So….about that last post. Two things happened since that was written. 1. the foot that I fell off of the chair doing weighted step ups with started to hurt like heck out of absolutely nowhere and 2. I never got on that plane to Seattle because of it. An avoided trip to the ER (my insurance is less than stellar when it comes to ER bills), a few cancelled flights/hotels, etc. and a Sunday spent on my couch with my foot up is what ended up really happening. So instead of cocktails in the space needle (that my coworker is literally sending me pictures of as I type this to make me jealous), you get egg salad.
This was something I actually had no intention of posting about this because well, it’s…egg salad. Woohoo, right?
And then I started throwing random things into the bowl, took one taste and proceeded to tell Ginger how good this was (she’s my talking buddy so I don’t go crazy working from home not speaking to anyone). She was all ears because anytime I talk to her while in the kitchen she assumes she’s getting something to eat. Even though that happens like .0001% of the time. She’s persistent if nothing else.

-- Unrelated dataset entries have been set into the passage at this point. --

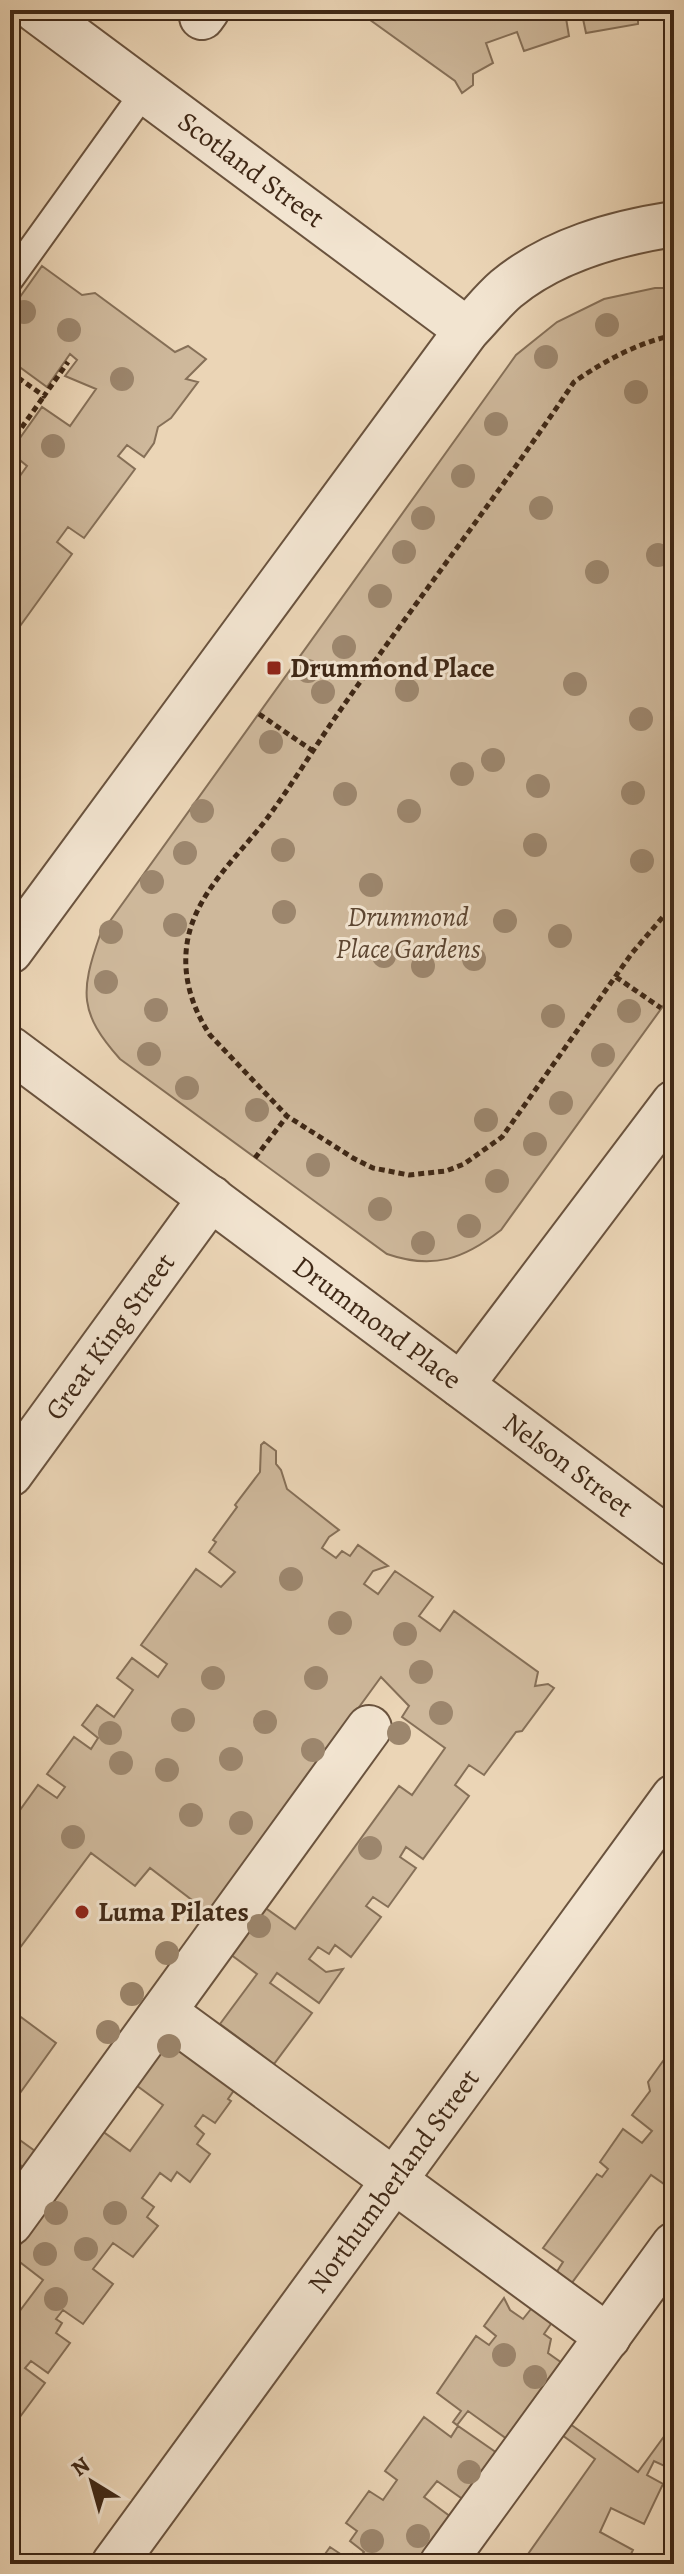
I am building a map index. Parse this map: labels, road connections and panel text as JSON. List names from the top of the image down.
{
  "streets": {
    "street": [
      "Scotland Street",
      "Drummond Place",
      "Great King Street",
      "Nelson Street",
      "Northumberland Street"
    ]
  },
  "crossings": [
    ["Drummond Place", "Great King Street"],
    ["Drummond Place", "Nelson Street"]
  ],
  "parks": ["Drummond Place Gardens"],
  "places": {
    "transit": ["Drummond Place"],
    "other": ["Luma Pilates"]
  },
  "north": "top left"
}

I’ll admit, egg salad sounds/looks/smells disgusting to me unless I’m absolutely in the mood for it. All I can think of in the times when I’m not is that nasty deli plastic container of it where it’s starting to congeal around the edges and turn funky colors, full of mayo with hardly any crunch to it and just plain disgusting.

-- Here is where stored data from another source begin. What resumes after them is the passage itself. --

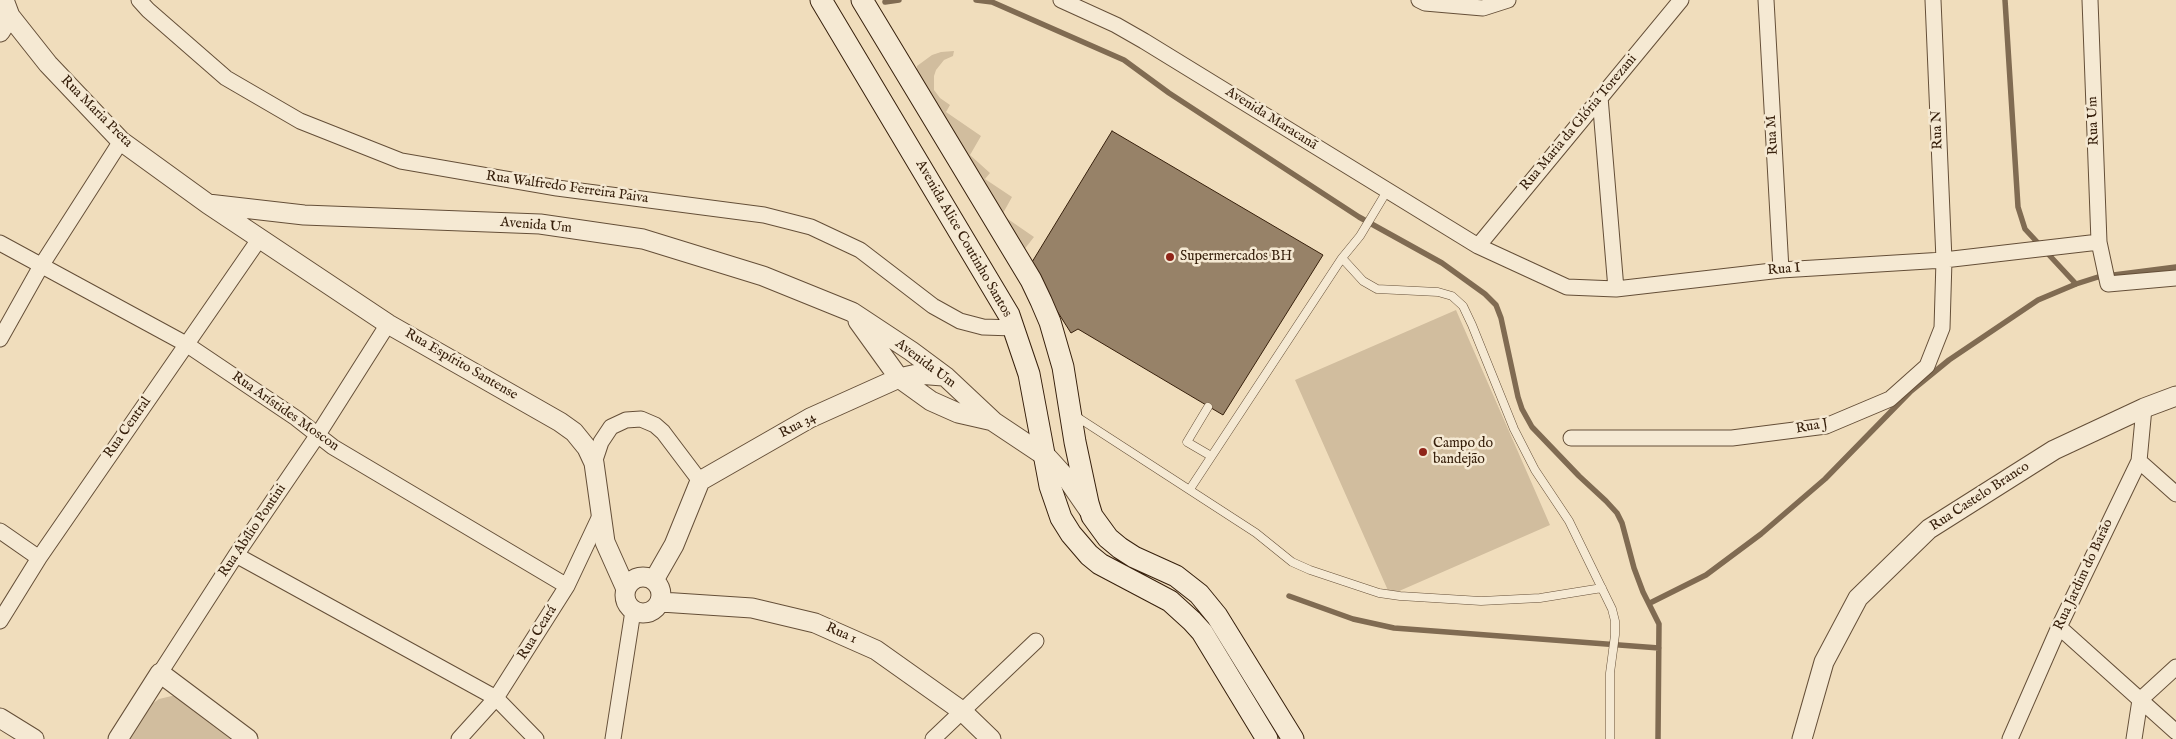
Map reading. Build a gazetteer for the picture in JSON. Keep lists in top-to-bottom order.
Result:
{
  "streets": {
    "main road": ["Avenida Alice Coutinho Santos"],
    "street": [
      "Rua Maria Preta",
      "Avenida Maracanã",
      "Rua Um",
      "Rua Maria da Glória Torezani",
      "Rua N",
      "Rua M",
      "Rua Walfredo Ferreira Paiva",
      "Avenida Um",
      "Rua I",
      "Rua Espírito Santense",
      "Rua Arístides Moscon",
      "Rua 34",
      "Rua J",
      "Rua Central",
      "Rua Castelo Branco",
      "Rua Abílio Pontini",
      "Rua Jardim do Barão",
      "Rua Ceará",
      "Rua 1"
    ]
  },
  "crossings": [
    ["Rua Maria Preta", "Avenida Um"],
    ["Rua Maria Preta", "Rua Espírito Santense"],
    ["Avenida Maracanã", "Rua Maria da Glória Torezani"],
    ["Avenida Maracanã", "Rua I"],
    ["Rua Um", "Rua I"],
    ["Rua Maria da Glória Torezani", "Rua I"],
    ["Rua N", "Rua I"],
    ["Rua N", "Rua J"],
    ["Rua M", "Rua I"],
    ["Rua Walfredo Ferreira Paiva", "Avenida Alice Coutinho Santos"],
    ["Avenida Um", "Avenida Alice Coutinho Santos"],
    ["Avenida Um", "Rua Espírito Santense"],
    ["Avenida Um", "Rua 34"],
    ["Rua I", "Rua J"],
    ["Rua Espírito Santense", "Rua Central"],
    ["Rua Espírito Santense", "Rua Abílio Pontini"],
    ["Rua Espírito Santense", "Rua Ceará"],
    ["Rua Espírito Santense", "Rua 1"],
    ["Rua Arístides Moscon", "Rua Central"],
    ["Rua Arístides Moscon", "Rua Abílio Pontini"],
    ["Rua Arístides Moscon", "Rua Ceará"],
    ["Rua Castelo Branco", "Rua Jardim do Barão"]
  ],
  "places": ["Supermercados BH", "Campo do bandejão"]
}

The times when I am in the mood for it though, it’s an absolutely, have to have it right now kind of thing. All or nothing. Ulysses is shaking his head right now because that’s me to a tee. Obsessed with something or couldn’t care less about it. Obviously, that has it’s pros and cons. Luckily, he’s still in the first category.

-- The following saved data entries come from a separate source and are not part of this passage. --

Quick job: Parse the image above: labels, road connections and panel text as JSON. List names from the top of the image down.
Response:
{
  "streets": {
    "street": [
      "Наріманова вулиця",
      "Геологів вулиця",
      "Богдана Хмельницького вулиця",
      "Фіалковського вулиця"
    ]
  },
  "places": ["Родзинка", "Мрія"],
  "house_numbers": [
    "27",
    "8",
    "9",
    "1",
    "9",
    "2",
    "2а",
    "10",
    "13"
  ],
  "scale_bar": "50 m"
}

I don’t really have a go to recipe for the obsessive times, I just throw whatever sounds good at the moment into a mixing bowl and hope for the best. This time though, dijon mustard and green olives made their way in and it made for the best damn egg salad you’ll ever taste. Well, if you like those two ingredients.
I’m not a big fan of mayo in egg, chicken or pasta salads but I love the creamy part. The dijon mustard and the greek yogurt do an awesome job of keeping it creamy but way more tasty and healthy than mayo. The olives are a fun salty kick and the red cabbage is key for the crunch factor (those aren’t raw red onions in there…ew).
Needless to say, Ginger never got any and I’ve got a new obsession.
Creamy dijon egg salad
This creamy dijon egg salad is made with Greek yogurt and green olives. Not your typical egg salad...so much more delicious and healthy!
- 2 hard boiled eggs, chopped
- 2 tablespoons plain greek yogurt
- 1 tablespoon mayonnaise
- 1 tablespoon dijon mustard
- 2 tablespoons green olives, chopped
- 2 tablespoons red cabbage, chopped
- 1 tablespoon parsley, chopped
- 1 teaspoon lemon juice
- 1/2 tablespoon pepitas (optional)
- salt & pepper
- Combine all ingredients in a small bowl and mix together.
- Season with salt & pepper to taste.
- Serve on toasted bread and garnish with additional chopped parsley.